Recent findings: An epidemiological study has confirmed that NSAIDs increase the risk of hospitalizations for lower gastrointestinal complications, though the estimated rate of hospitalization was lower than that for upper gastrointestinal complications. Proton-pump inhibitors were associated with reduction in hospitalizations for upper but not lower gastrointestinal complications. Current research on cyclooxygenase (COX) inhibition in patient and animal models suggests that COX-1 and COX-2 may have different roles in the exacerbation of inflammatory bowel disease. Epidemiological research on the chemoprevention of colorectal cancer with aspirin suggests that the positive effect of risk reduction is only observed after long-term treatment.
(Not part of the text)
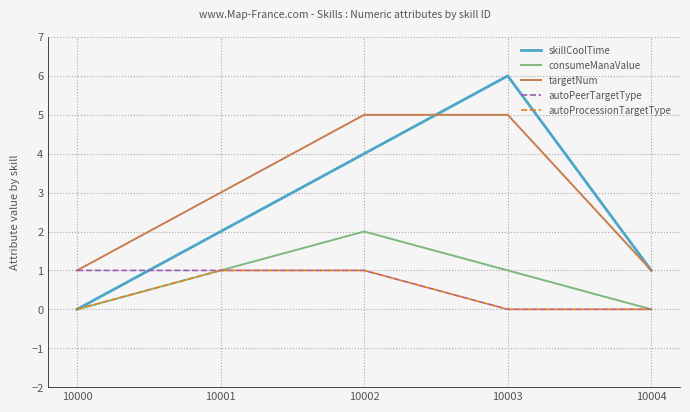

Which series ends up on top after the final intersection of autoPeerTargetType and skillCoolTime?

skillCoolTime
The search for targets of chemopreventive drugs is ongoing. COX-2 inhibition still seems preferred option, as the effects observed with aspirin (the only chemopreventive agent with some apparent future) are more profound only in tumors and cells expressing COX-2. Other molecules such as nitric oxide NSAIDs, especially nitric oxide aspirin, are under intensive experimental research.
Summary: NSAID use increases the risk of hospitalizations due to complications in the lower gastrointestinal tract. By inhibiting COX-2 or other tumorigenic targets, NSAIDs, especially aspirin or new aspirin derivates, may prevent colon cancer in selected populations.